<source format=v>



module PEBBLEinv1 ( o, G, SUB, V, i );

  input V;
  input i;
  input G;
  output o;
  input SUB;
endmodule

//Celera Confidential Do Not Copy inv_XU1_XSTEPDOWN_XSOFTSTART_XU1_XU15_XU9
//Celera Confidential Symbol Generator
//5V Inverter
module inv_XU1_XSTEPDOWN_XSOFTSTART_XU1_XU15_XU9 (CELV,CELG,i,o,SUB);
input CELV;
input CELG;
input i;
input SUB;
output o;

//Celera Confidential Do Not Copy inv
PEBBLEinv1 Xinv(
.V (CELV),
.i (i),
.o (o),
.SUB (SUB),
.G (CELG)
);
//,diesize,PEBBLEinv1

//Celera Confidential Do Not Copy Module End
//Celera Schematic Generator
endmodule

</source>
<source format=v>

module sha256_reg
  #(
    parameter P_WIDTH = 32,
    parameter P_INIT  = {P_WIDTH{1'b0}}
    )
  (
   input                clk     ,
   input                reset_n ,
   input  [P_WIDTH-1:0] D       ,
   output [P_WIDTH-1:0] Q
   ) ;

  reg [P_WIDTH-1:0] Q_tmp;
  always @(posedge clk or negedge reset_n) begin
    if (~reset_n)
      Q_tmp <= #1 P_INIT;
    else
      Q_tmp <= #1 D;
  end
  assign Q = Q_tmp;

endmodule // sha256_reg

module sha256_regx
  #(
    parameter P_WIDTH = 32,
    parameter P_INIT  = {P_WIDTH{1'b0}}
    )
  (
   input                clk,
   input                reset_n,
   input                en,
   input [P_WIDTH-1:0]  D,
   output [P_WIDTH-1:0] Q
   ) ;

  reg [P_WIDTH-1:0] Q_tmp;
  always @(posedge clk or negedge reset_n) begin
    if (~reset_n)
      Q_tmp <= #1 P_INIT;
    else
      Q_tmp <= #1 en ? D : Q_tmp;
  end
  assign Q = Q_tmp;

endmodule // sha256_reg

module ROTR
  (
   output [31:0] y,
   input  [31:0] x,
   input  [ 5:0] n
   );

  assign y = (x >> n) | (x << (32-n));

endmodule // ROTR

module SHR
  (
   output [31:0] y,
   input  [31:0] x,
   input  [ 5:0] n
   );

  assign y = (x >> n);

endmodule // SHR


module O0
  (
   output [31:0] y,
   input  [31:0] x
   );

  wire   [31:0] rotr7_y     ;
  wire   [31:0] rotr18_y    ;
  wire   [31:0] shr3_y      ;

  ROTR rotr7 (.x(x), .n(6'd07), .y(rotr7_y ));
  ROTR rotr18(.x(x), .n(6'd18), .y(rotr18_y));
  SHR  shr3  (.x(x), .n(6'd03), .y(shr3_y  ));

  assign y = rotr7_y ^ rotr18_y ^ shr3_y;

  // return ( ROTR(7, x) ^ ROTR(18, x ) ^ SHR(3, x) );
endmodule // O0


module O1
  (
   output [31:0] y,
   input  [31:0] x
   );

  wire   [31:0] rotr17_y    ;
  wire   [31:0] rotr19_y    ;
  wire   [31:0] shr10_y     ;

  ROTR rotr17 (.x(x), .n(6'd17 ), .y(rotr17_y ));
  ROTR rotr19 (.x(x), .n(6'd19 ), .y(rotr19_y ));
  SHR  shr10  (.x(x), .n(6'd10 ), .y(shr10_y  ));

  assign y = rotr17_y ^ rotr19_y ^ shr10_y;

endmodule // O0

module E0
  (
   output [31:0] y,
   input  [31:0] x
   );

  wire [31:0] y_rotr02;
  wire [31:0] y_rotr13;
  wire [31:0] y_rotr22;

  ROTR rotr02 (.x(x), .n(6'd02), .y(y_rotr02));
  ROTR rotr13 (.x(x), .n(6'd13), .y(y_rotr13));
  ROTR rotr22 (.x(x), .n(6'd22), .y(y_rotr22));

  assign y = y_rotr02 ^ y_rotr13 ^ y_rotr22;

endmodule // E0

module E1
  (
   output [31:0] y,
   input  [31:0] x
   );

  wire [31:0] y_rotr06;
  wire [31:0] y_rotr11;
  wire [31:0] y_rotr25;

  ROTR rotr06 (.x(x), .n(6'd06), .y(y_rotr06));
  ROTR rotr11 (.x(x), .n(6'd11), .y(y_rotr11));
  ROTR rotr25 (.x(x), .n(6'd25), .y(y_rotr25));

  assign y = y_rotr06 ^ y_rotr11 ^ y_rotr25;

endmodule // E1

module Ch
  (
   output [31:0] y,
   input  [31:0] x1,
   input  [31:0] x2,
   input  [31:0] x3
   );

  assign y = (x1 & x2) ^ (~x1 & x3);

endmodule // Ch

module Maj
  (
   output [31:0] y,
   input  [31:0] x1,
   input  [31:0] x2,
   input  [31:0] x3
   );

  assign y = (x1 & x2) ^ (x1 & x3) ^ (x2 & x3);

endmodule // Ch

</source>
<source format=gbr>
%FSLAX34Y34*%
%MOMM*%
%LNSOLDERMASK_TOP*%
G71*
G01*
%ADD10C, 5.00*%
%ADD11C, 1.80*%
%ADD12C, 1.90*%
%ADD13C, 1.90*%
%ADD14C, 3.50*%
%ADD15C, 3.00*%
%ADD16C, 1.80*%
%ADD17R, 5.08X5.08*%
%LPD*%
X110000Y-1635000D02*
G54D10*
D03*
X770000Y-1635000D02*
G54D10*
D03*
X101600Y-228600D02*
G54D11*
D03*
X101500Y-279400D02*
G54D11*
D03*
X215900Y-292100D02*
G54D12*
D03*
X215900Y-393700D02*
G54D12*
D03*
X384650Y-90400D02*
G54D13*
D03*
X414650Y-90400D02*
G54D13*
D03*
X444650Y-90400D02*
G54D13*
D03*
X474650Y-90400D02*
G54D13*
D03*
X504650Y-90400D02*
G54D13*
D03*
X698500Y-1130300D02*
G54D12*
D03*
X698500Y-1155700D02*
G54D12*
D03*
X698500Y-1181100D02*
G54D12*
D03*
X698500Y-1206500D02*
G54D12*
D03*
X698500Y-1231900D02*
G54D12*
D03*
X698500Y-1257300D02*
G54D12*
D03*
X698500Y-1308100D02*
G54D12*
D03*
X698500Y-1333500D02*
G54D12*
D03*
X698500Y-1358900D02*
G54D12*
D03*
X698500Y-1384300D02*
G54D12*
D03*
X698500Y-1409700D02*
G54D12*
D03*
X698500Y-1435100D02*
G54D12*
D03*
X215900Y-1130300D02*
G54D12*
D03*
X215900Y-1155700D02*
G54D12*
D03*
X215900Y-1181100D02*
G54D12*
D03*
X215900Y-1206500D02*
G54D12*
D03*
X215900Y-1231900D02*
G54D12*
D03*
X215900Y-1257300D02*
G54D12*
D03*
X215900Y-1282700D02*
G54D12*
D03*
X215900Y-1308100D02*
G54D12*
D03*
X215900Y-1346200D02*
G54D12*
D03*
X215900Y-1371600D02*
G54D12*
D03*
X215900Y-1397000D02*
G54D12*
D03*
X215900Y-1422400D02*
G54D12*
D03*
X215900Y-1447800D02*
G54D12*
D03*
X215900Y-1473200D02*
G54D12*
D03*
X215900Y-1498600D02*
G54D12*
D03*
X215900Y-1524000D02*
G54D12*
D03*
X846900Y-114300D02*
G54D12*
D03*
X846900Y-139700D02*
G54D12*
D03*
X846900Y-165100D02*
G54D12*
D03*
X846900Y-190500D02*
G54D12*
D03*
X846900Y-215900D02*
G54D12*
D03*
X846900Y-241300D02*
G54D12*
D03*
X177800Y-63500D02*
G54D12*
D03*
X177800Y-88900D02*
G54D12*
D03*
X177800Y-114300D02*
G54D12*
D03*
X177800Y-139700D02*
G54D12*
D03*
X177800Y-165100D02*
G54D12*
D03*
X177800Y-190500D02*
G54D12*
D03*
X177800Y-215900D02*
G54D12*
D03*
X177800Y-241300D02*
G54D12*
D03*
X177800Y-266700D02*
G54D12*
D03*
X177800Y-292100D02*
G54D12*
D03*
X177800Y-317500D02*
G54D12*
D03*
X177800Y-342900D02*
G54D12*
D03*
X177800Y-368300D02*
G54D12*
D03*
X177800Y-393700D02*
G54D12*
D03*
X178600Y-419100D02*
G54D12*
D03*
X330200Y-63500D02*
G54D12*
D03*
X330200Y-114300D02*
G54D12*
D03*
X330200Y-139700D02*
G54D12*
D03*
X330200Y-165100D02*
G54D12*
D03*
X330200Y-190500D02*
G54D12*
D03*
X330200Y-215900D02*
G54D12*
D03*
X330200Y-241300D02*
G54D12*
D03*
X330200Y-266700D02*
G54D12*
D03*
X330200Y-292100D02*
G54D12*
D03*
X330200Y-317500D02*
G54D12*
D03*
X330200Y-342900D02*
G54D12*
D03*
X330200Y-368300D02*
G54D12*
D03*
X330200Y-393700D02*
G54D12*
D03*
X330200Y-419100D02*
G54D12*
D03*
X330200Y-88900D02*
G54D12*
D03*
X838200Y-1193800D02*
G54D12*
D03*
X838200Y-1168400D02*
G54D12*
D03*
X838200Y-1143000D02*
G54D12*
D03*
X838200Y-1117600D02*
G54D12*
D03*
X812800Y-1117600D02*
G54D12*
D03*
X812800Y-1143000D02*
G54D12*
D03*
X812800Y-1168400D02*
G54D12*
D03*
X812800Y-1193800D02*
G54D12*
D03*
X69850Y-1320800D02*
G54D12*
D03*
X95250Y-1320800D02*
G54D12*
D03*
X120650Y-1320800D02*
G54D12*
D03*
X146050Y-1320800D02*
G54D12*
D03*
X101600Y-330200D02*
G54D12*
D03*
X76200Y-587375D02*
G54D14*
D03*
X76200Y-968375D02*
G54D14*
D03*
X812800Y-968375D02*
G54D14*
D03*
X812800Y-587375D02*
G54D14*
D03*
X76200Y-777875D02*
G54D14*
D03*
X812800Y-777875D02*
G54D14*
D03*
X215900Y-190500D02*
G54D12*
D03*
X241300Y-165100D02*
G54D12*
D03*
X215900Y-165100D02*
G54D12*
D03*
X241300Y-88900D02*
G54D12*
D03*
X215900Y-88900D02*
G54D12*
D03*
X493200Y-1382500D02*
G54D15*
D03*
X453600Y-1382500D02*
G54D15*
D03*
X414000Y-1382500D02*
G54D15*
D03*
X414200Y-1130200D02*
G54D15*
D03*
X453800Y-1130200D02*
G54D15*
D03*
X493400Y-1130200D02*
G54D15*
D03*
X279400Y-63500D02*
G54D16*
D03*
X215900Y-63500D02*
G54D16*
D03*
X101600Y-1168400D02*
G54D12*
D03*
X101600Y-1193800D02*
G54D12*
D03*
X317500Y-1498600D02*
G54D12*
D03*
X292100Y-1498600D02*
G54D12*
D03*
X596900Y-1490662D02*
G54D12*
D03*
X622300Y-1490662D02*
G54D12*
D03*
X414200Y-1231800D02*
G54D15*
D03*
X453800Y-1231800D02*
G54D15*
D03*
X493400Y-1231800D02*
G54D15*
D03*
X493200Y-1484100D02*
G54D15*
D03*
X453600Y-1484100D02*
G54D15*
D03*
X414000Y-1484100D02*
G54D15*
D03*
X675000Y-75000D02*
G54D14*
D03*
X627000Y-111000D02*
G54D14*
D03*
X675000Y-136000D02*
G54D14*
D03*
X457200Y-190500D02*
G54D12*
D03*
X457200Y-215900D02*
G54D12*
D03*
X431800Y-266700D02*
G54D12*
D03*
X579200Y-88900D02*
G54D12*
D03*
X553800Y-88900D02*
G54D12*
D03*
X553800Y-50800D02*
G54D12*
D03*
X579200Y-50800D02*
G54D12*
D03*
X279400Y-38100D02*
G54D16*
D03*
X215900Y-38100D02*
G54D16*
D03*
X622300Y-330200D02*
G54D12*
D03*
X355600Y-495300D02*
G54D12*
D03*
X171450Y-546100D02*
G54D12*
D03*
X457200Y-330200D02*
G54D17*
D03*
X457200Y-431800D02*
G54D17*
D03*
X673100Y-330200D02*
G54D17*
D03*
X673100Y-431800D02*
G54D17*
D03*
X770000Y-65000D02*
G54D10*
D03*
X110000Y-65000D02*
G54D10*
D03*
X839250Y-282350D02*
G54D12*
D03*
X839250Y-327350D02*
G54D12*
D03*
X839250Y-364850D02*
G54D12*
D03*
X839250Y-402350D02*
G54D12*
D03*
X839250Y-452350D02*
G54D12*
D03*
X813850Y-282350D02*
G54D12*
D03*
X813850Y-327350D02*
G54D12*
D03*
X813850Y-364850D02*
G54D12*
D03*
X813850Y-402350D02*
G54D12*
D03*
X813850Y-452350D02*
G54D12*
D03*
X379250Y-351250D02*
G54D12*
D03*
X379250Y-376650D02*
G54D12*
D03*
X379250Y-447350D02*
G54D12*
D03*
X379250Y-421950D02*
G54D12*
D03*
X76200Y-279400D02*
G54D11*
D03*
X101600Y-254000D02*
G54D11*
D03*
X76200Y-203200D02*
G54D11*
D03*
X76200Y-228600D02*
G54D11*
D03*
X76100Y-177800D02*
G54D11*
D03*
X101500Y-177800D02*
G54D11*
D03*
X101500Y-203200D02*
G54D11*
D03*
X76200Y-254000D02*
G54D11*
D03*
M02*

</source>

==============================

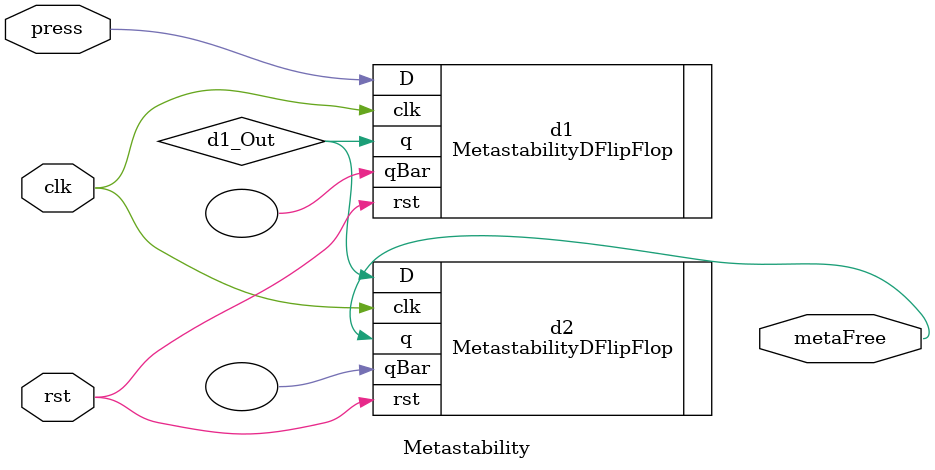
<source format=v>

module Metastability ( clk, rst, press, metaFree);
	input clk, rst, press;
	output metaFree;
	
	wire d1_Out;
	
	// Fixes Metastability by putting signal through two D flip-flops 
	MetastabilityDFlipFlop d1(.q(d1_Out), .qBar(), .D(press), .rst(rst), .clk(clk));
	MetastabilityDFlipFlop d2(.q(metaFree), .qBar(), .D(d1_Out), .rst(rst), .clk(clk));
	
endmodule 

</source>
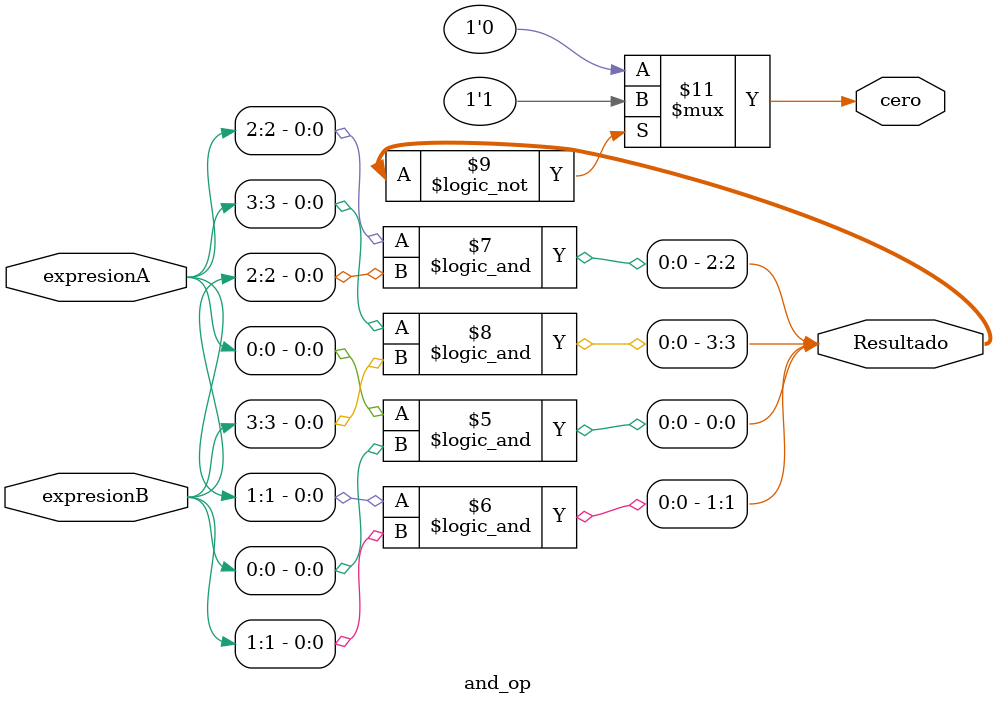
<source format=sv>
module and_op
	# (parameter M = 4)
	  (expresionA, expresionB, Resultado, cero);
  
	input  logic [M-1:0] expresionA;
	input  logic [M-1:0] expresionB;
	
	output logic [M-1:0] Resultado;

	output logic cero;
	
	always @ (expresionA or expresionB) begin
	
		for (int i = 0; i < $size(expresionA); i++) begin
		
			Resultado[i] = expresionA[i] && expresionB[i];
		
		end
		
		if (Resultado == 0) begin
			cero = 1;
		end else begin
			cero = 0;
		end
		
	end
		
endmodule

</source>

==============================

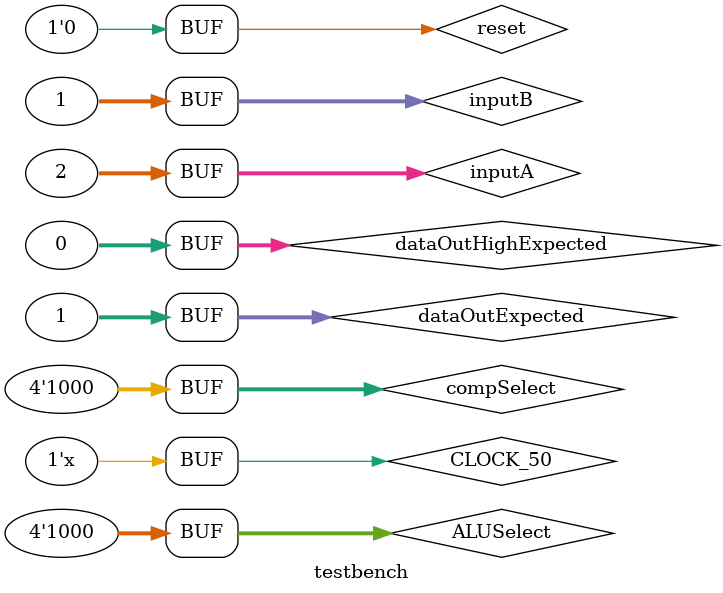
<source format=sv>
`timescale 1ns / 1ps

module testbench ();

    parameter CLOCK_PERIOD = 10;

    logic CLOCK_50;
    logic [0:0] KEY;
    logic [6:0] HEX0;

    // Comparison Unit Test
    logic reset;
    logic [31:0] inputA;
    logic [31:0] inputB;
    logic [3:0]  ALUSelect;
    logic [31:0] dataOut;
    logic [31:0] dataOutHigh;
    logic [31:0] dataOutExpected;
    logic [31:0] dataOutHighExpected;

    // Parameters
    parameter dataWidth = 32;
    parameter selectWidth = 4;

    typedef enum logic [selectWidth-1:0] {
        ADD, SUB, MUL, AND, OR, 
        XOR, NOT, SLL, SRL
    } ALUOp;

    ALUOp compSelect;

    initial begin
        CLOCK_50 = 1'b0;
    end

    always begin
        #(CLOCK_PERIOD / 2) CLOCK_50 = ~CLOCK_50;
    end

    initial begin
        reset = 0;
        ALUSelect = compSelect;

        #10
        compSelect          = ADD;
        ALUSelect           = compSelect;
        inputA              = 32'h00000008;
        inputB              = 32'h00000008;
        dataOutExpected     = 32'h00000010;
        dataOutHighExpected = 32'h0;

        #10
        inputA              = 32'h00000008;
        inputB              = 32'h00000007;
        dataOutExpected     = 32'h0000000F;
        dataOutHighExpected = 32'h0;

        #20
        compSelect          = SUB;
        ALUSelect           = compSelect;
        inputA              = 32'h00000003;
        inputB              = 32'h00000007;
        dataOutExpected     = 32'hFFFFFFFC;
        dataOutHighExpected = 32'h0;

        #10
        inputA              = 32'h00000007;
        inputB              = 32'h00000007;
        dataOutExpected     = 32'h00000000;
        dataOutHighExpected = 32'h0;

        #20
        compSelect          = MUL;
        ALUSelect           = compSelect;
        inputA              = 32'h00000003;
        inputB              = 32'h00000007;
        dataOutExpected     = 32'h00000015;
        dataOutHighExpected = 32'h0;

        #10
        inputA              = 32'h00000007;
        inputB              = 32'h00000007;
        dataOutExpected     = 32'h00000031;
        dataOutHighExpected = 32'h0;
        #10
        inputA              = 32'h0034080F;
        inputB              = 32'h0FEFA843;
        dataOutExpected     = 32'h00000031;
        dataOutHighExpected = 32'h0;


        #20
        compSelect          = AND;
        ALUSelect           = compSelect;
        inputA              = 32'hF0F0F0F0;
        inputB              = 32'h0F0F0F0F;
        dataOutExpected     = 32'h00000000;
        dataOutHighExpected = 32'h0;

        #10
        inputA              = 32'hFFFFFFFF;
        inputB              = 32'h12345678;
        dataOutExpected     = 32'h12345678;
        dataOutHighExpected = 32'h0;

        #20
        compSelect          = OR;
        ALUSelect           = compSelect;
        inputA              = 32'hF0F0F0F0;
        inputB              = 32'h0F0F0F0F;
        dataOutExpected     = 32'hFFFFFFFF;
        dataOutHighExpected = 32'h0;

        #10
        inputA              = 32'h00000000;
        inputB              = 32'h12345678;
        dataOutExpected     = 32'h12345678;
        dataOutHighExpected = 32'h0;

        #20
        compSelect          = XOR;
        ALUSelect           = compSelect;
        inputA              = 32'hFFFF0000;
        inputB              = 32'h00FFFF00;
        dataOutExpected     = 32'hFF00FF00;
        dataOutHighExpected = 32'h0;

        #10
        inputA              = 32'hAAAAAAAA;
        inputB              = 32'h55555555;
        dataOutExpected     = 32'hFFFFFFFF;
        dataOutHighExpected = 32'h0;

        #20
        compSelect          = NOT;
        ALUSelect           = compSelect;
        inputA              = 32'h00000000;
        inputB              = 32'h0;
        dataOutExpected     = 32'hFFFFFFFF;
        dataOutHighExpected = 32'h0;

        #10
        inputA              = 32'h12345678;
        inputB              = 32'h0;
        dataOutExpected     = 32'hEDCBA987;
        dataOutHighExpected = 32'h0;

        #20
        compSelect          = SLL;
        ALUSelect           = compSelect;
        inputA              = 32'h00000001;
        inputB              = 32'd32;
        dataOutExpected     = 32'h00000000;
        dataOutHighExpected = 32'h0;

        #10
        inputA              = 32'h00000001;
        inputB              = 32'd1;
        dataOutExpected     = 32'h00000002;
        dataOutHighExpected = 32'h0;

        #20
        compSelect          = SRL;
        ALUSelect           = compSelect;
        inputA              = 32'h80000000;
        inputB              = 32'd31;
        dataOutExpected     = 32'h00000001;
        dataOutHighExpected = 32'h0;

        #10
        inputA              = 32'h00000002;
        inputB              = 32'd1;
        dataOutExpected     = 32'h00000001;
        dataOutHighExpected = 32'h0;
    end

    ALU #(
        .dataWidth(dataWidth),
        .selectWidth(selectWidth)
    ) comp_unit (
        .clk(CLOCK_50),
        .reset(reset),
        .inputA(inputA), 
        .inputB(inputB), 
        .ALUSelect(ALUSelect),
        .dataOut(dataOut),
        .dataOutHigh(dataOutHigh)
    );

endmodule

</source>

==============================

Task goal » Tell how many lines in the entries above include the string "begin", and write nothing but the number.

Task output » 9